(Beginning of DATA)

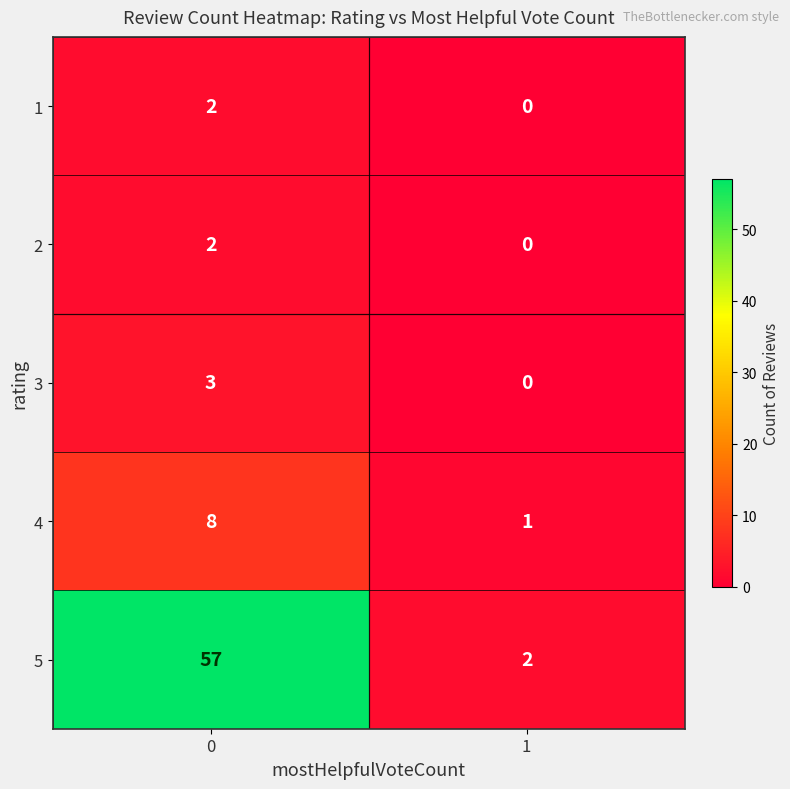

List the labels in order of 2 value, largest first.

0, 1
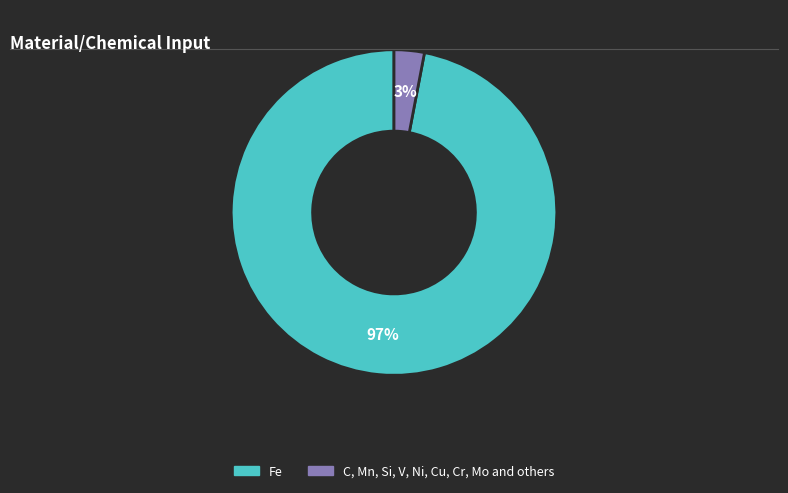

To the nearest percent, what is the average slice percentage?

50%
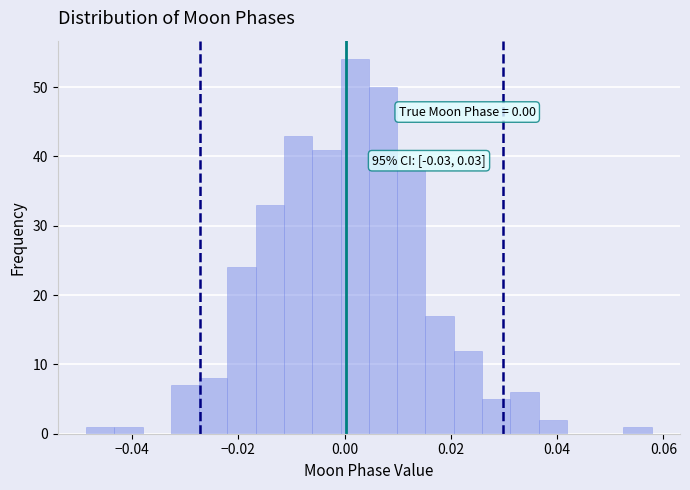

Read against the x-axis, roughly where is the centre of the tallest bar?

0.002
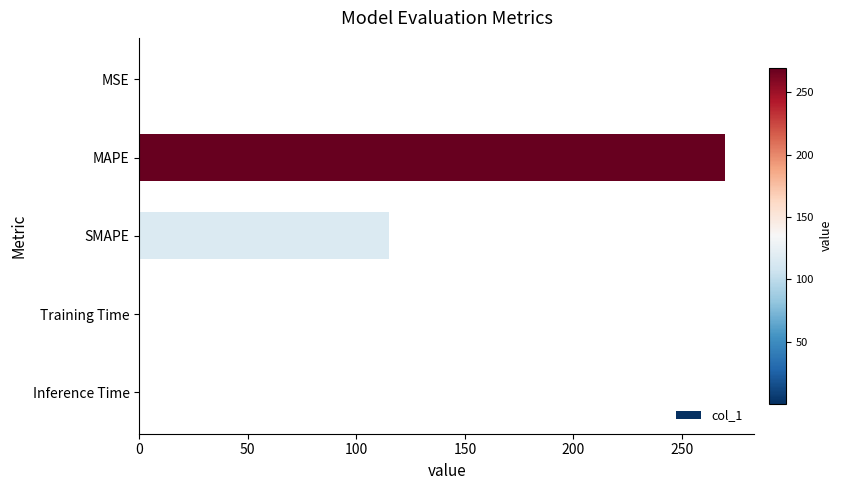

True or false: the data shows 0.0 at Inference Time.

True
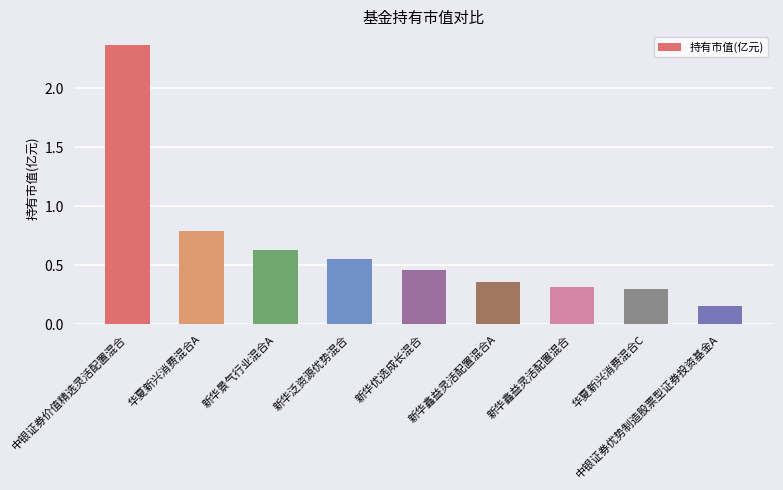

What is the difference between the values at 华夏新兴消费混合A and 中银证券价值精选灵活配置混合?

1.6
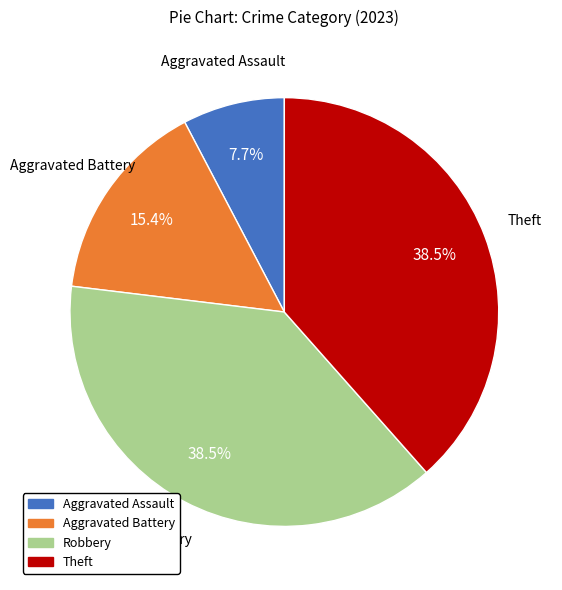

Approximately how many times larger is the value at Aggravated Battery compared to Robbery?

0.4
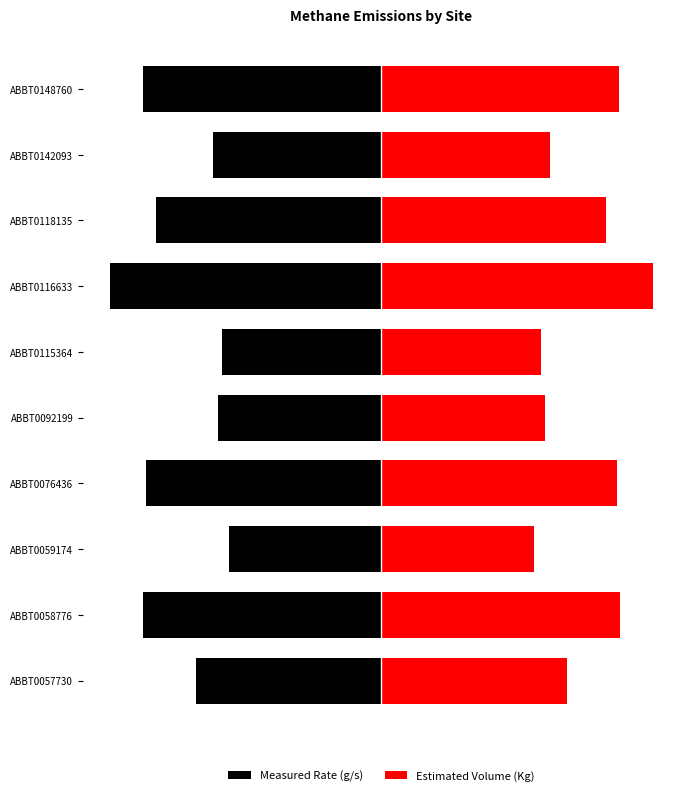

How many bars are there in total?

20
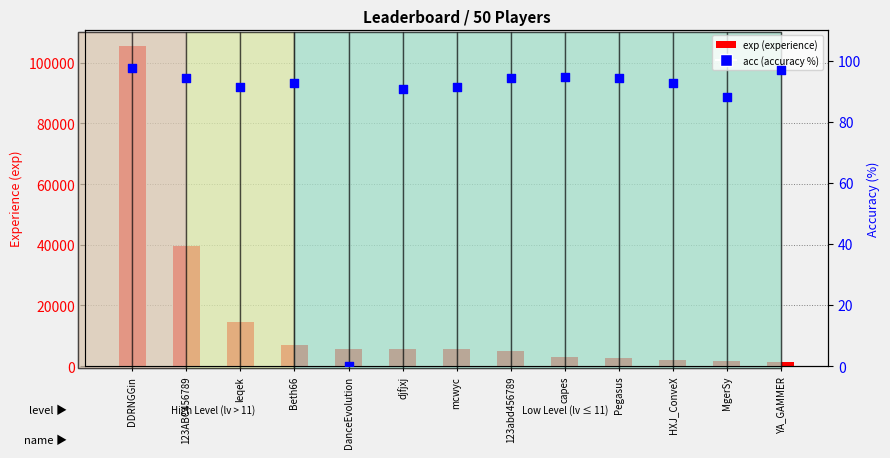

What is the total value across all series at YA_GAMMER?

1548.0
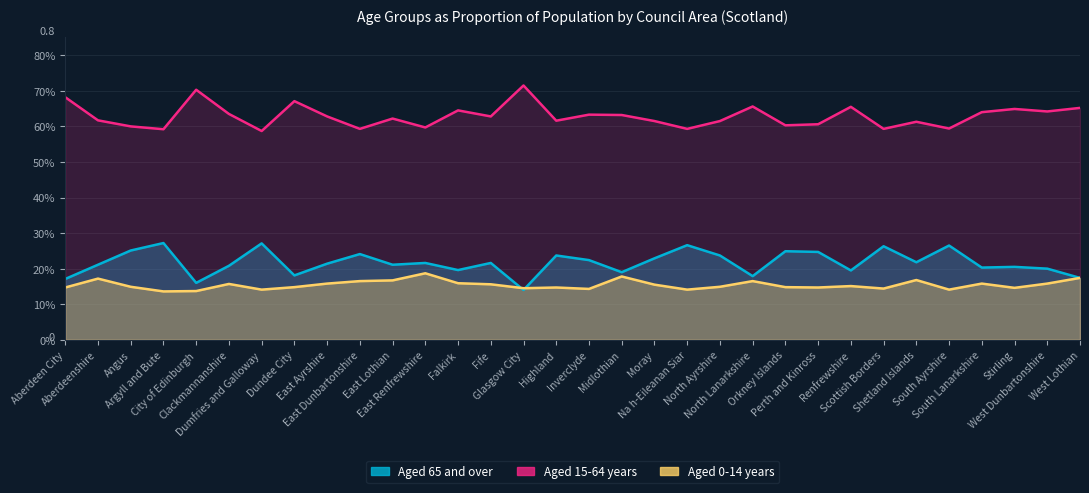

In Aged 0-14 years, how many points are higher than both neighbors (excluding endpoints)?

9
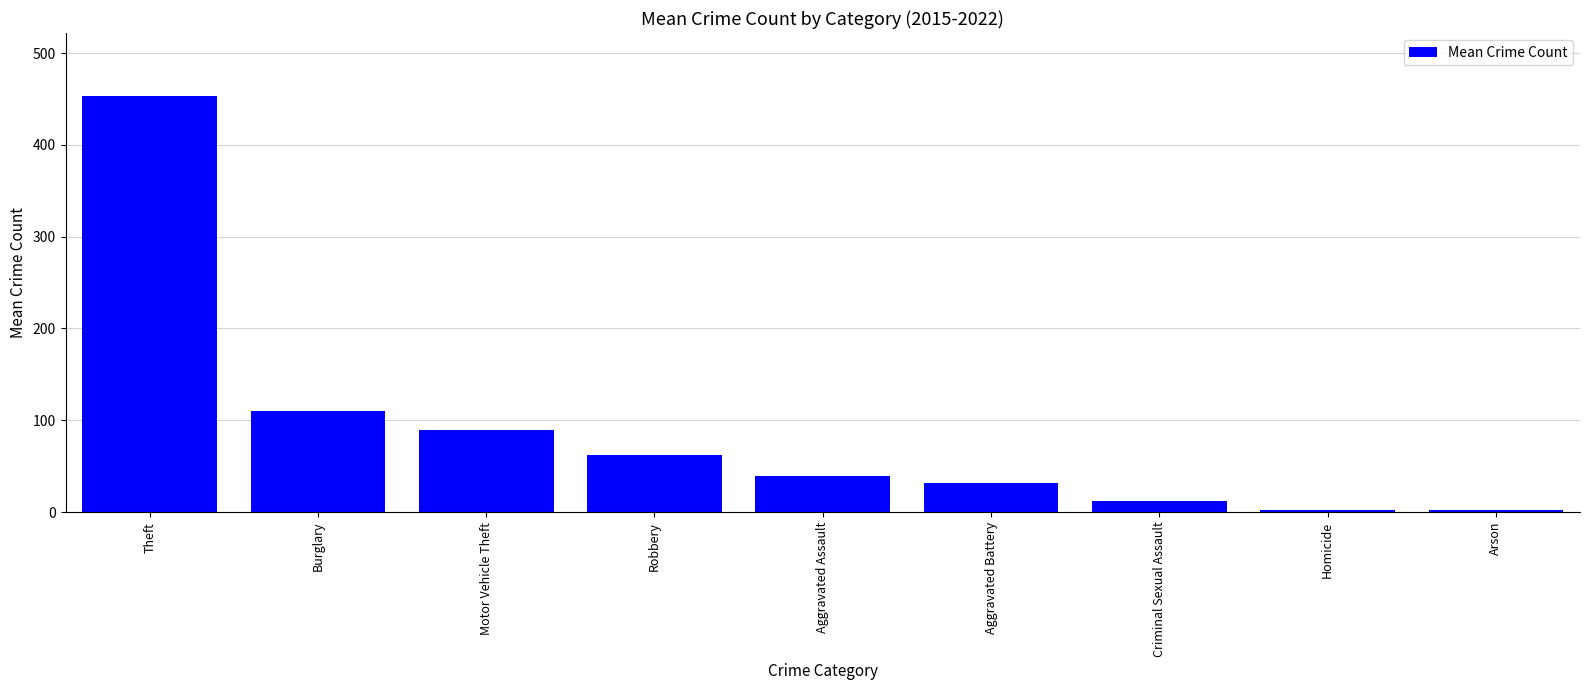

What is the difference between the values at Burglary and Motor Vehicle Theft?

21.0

(End of DATA)

WHAT YOU WILL DO:
Reproduce every item above word for word, leaving out the pictures.

PROBLEM SOLUTION:
List the labels in order of 2 value, largest first.

0, 1

To the nearest percent, what is the average slice percentage?

50%

Read against the x-axis, roughly where is the centre of the tallest bar?

0.002

True or false: the data shows 0.0 at Inference Time.

True

What is the difference between the values at 华夏新兴消费混合A and 中银证券价值精选灵活配置混合?

1.6

Approximately how many times larger is the value at Aggravated Battery compared to Robbery?

0.4

How many bars are there in total?

20

What is the total value across all series at YA_GAMMER?

1548.0

In Aged 0-14 years, how many points are higher than both neighbors (excluding endpoints)?

9

What is the difference between the values at Burglary and Motor Vehicle Theft?

21.0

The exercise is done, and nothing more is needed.